Pixel coordinate listings
Start of Block
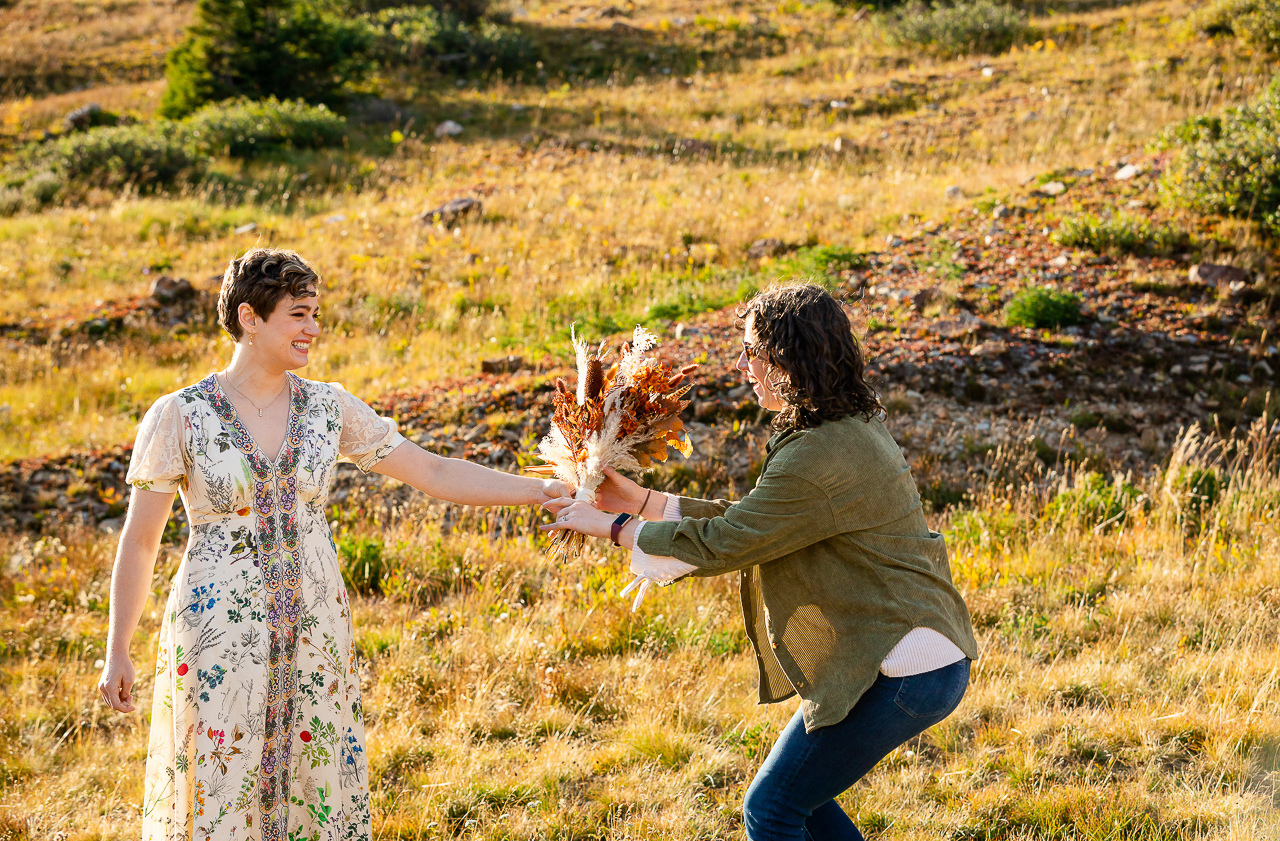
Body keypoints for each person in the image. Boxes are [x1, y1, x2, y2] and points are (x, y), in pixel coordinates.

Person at [98, 248, 568, 841]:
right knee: (220, 786)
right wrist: (118, 647)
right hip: (218, 637)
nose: (313, 329)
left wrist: (539, 491)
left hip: (316, 631)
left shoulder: (328, 407)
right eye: (299, 314)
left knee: (313, 780)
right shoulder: (180, 416)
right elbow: (141, 542)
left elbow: (434, 472)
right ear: (249, 317)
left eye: (316, 313)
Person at [541, 282, 979, 841]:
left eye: (753, 351)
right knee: (803, 803)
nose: (743, 365)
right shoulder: (842, 428)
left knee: (772, 809)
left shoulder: (820, 452)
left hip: (904, 669)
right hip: (915, 656)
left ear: (790, 357)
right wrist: (643, 503)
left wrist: (613, 527)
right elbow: (760, 522)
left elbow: (731, 542)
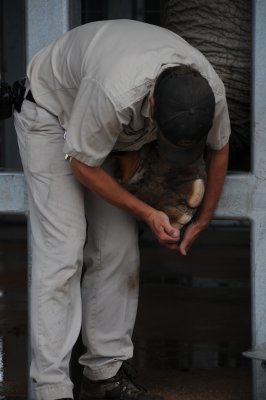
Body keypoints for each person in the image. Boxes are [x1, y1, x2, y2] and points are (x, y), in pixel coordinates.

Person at [14, 19, 230, 400]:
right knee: (63, 248)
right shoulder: (115, 91)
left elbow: (219, 147)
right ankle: (52, 388)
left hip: (108, 126)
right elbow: (82, 165)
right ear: (152, 105)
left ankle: (104, 375)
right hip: (51, 113)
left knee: (117, 248)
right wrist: (147, 212)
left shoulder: (209, 89)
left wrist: (205, 217)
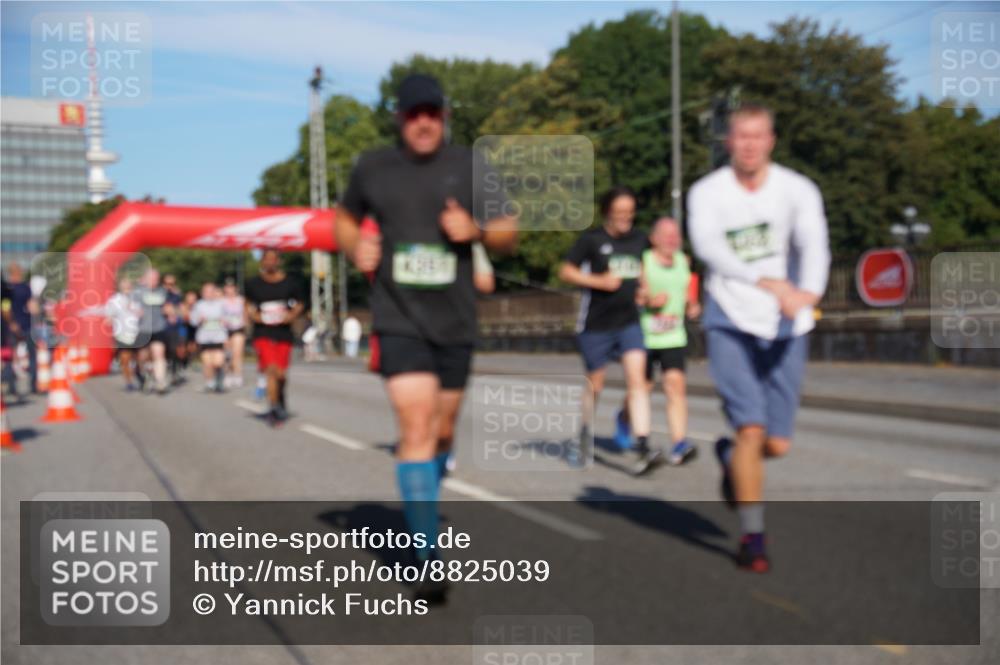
End of Block
§ **ASSIGNED TASK**
From the line with "right hip: (51, 113)" through the final line of the records above, return each line exactly and nothing else. Pictures are to be skipped.

§ **YOUR SOLUTION**
right hip: (51, 113)
left knee: (117, 248)
right wrist: (147, 212)
left shoulder: (209, 89)
left wrist: (205, 217)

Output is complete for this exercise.